How to visualize RADIUS connections

by parsing Windows Server log files

Note: This tutorial is working for Windows Server 2003 to 2012R2 with NPS installed. It's not currently working with freeradius

After finishing this tutorial you'll have a live graph of your RADIUS connections and see which users are having troubles connecting.

Dashboard

Security

Before we begin keep in mind that none of the servers or services I'm describing should be available from the internet. This should only be implemented in a LAN environment because the traffic will be unencrypted. Don't install the database or the dashboard on a device that is accessible through the internet.

What we'll need

Setting up InfluxDB

InfluxDB is my database of choice since it's built up from the ground as a time based database. That means every entry will automatically have the time as index (primary key).

Installing

My explanations work with debian based systems. For other systems like OSX use this guide

wget http://influxdb.s3.amazonaws.com/influxdb_0.9.5.1_amd64.deb
sudo dpkg -i influxdb_0.9.5.1_amd64.deb

Changing the config

Since we want the best performance we'll send our RADIUS data over UDP. To enable this edit the influxDB config file nano /etc/influxdb/influxdb.conf and replace the [[udp]] config with these lines:

[[udp]]
  enabled = true
  bind-address = ":8090"
  database = "radius"
  batch-size = 5000 # will flush if this many points get buffered
  batch-timeout = "1s" # will flush at least this often even if the batch-size is not reached
  batch-pending = 10 # number of batches that may be pending in memory
  read-buffer = 0 # UDP read buffer size, 0 means to use OS default

Restarting InfluxDB

service influxdb restart

After restarting influxDB the "radius" database will automatically be created and linked to the UDP Port 8090

You can confirm that influxDB is working by surfing to http://ip.of.your.influxdb.box:8083 (8083 is the default webinterface port for influxDB)


Collecting RADIUS data

This is where the magic happens. Since we can't change the NPS RADIUS Server to serve to influxDB directly, we'll have to parse the log files.

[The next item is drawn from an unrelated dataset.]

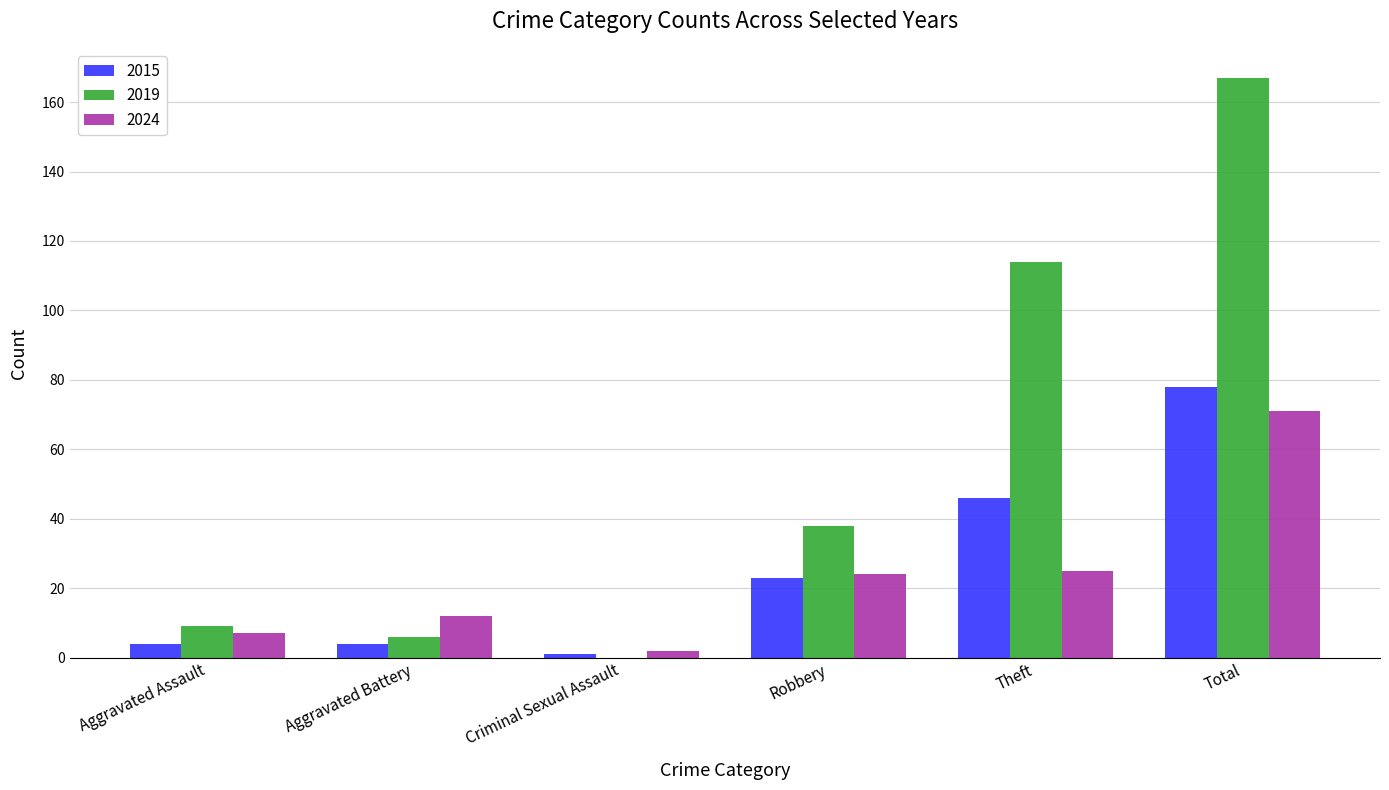

What is the sum of all 2015 values?

156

Make sure your logfiles exist at C:\Windows\System32\LogFiles. They should start with "IN" and then year, month and ".log" as extension. eg: C:\Windows\System32\LogFiles\IN1601.log for january 2016.

I have created a GitHub project for this: https://github.com/geek-at/influxdb_radius_analyzer

Get the parser

Download the parser to your Windows Box

git clone https://github.com/geek-at/influxdb_radius_analyzer.git

Alternatively download it from here

Change the config

Edit the first lines in the analyze_influx.php file so it points to the right IP of the influxDB server and don't forget to set your timezone.

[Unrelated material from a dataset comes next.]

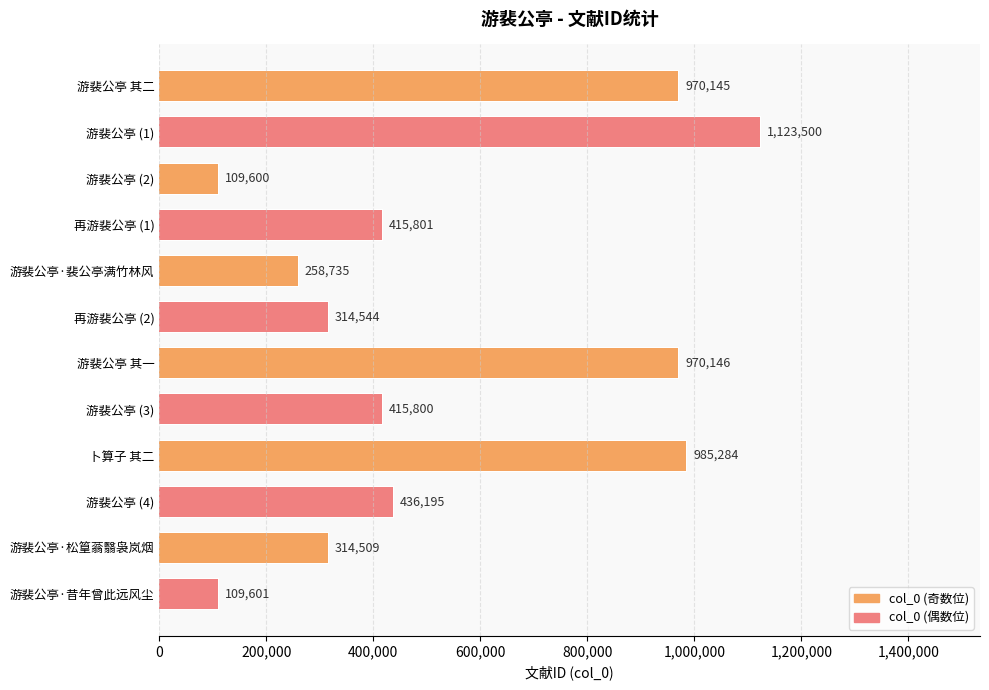

What is the label of the 9th bar from the left?

卜算子 其二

date_default_timezone_set('Europe/Vienna');

define('IMPORT_OLD',false);
define('USERADIUSTIME',true);
define('PATH',"C:\\Windows\\System32\\LogFiles\\IN");
define('DBNAME','radius');
define('DBIP','192.168.1.117');
define('DBPORT',8090);
define('ONLYNEWDATA',true);

What do these things mean?

IMPORT_OLD (bool)

If set to true, you can import old log files. The parser will exit after importing all. If you do this more than once you'll have double entries. Also keep in mind that these log files are around 100MB per month and parsing them might use very much memory on your influxDB box! I imported data from 2011 to 2015 and it used about 16gigs while importing.

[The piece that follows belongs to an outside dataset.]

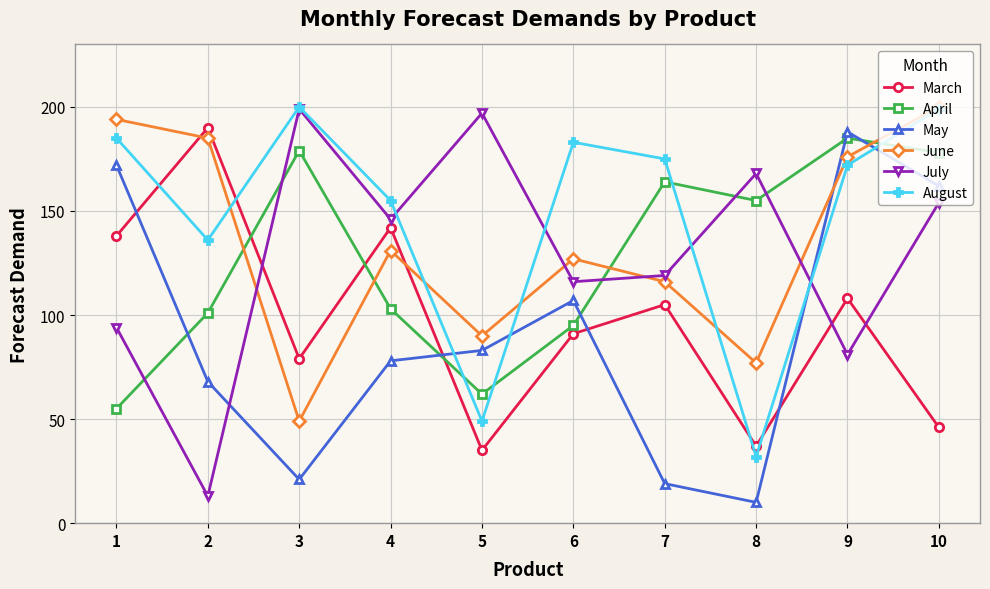

Where do August and March first cross each other?

1 and 2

If set to false the parser will parse the current log file only and wait for it to change and parse again. This means the script will run until you kill it. You might want to consider creating a system service that starts this script automatically. There are tools for that

USERADIUSTIME (bool)

If set to true, the script will parse the time from the logfiles and put them into influxDB. It's recommended since otherwise you might have wrong dates

If set to false it will insert the data with the current server time

PATH (string)

Is the path to your log files. This should only be changed if you are testing the script for testing

DB* (string/int)

DBNAME, DBIP and DBPORT are the settings on which InfluxDB to connect. These settings should be set acordingly to the /etc/influxdb/influxdb.conf file and point to the IP of the influxDB server.

ONLYNEWDATA (bool)

If set to true, the script will create a text file where it stores the last timestamp it sent to the database. This is useful because it prevents double data insertion when you start the script twice

If set to false it will parse the whole file and put it in the database even if this file has already been parsed before

Should be working now!

If you start the script on the server (with php installed) it should parse and fill your database. You can confirm this by pointing your browser to http://ip.of.your.influxdb.box:8083, selecting the "radius" database in the top right corner and using a query like:

SELECT * FROM "radius" LIMIT 10

It should show something like this:

Query example


Last step: Get Grafana and make nice graphs

Note: This step could be done from the Windows box too but I like to put Grafana and InfluxDB on the same box so I can work with "localhost" and it doesn't use any more traffic.

Download + Install

Download Grafana from here

Then start Grafana service grafana-server start.

Point your browser to http://ip.of.your.grafana.box:3000 (3000 is the default port for Grafana)

Create a datasource

After creating your admin account and logging in you have to create a Data Source. Top right -> Add new

Data Source

Then fill in:

Data Source example

And click "Add"

Almost done!

Import the Dashboard

Surf to http://ip.of.your.grafana.box:3000/import/dashboard and import the grafana_dashboard.json from the Git repo

And click "Import"

Finished!

You should now see your dashboard which automatically updates and displays all connections.